**DETAILS ZUR AUFGABE:** Stelle die Einträge vom Anfang bis einschließlich der Zeile mit „1097 31 5 3 - 0.36“ als Markdown-Tabelle mit den Spalten „Nr.“ und „Text“ dar. Gib dabei jeder Zeile eine fortlaufende Nummer und lass Leerzeilen weg.

**BEREITGESTELLTE EINTRÄGE:**
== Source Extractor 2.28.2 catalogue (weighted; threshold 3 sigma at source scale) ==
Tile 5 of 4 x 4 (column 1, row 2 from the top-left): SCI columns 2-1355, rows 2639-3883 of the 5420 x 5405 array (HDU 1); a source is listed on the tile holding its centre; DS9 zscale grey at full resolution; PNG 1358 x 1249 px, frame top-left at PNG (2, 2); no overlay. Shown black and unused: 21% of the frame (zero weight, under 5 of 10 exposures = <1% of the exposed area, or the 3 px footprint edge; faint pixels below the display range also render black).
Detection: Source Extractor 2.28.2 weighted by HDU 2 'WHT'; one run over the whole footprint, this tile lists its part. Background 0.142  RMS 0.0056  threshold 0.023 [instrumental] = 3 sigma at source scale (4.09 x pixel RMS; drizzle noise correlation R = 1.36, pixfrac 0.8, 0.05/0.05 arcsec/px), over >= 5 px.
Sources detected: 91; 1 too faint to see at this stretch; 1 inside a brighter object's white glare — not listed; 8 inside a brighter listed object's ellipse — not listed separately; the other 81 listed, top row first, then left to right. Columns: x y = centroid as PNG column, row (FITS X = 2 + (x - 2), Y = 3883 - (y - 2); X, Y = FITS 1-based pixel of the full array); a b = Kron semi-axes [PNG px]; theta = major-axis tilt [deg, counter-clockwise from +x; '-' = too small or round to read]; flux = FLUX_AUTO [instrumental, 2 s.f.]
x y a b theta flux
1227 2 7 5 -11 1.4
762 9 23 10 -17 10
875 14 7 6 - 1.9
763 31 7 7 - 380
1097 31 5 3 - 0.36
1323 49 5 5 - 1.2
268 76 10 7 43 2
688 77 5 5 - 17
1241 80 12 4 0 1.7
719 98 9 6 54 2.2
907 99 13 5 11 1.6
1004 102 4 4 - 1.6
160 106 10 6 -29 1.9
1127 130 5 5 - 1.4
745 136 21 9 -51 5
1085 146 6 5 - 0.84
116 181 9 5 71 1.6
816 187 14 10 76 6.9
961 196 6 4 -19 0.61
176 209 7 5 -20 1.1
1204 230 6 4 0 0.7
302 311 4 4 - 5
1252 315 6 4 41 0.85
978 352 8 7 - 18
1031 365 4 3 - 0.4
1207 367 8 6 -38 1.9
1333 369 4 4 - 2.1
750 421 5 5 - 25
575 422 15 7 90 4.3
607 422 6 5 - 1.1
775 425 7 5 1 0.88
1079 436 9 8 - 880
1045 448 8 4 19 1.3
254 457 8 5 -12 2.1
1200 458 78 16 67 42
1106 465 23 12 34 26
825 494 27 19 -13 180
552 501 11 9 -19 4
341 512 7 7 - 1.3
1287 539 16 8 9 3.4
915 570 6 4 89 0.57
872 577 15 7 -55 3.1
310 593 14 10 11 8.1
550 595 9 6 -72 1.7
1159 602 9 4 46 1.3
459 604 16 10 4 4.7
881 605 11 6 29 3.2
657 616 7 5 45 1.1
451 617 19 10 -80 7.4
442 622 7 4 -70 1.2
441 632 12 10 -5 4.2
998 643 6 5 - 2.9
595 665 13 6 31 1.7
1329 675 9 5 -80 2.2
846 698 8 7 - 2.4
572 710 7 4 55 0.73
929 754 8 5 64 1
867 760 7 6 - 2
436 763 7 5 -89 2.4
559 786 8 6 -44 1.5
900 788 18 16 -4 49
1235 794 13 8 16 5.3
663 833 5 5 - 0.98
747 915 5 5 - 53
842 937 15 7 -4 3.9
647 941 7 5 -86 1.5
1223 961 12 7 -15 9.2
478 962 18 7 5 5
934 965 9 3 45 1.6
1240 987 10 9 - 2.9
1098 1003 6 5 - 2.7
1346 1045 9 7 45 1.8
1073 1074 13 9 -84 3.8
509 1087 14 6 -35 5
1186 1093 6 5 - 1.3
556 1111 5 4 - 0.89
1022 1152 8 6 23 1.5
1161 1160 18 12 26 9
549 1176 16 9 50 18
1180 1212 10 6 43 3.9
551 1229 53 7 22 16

**ERGEBNIS UNTEN:**
| Nr. | Text |
|---|---|
| 1 | == Source Extractor 2.28.2 catalogue (weighted; threshold 3 sigma at source scale) == |
| 2 | Tile 5 of 4 x 4 (column 1, row 2 from the top-left): SCI columns 2-1355, rows 2639-3883 of the 5420 x 5405 array (HDU 1); a source is listed on the tile holding its centre; DS9 zscale grey at full resolution; PNG 1358 x 1249 px, frame top-left at PNG (2, 2); no overlay. Shown black and unused: 21% of the frame (zero weight, under 5 of 10 exposures = <1% of the exposed area, or the 3 px footprint edge; faint pixels below the display range also render black). |
| 3 | Detection: Source Extractor 2.28.2 weighted by HDU 2 'WHT'; one run over the whole footprint, this tile lists its part. Background 0.142  RMS 0.0056  threshold 0.023 [instrumental] = 3 sigma at source scale (4.09 x pixel RMS; drizzle noise correlation R = 1.36, pixfrac 0.8, 0.05/0.05 arcsec/px), over >= 5 px. |
| 4 | Sources detected: 91; 1 too faint to see at this stretch; 1 inside a brighter object's white glare — not listed; 8 inside a brighter listed object's ellipse — not listed separately; the other 81 listed, top row first, then left to right. Columns: x y = centroid as PNG column, row (FITS X = 2 + (x - 2), Y = 3883 - (y - 2); X, Y = FITS 1-based pixel of the full array); a b = Kron semi-axes [PNG px]; theta = major-axis tilt [deg, counter-clockwise from +x; '-' = too small or round to read]; flux = FLUX_AUTO [instrumental, 2 s.f.] |
| 5 | x y a b theta flux |
| 6 | 1227 2 7 5 -11 1.4 |
| 7 | 762 9 23 10 -17 10 |
| 8 | 875 14 7 6 - 1.9 |
| 9 | 763 31 7 7 - 380 |
| 10 | 1097 31 5 3 - 0.36 |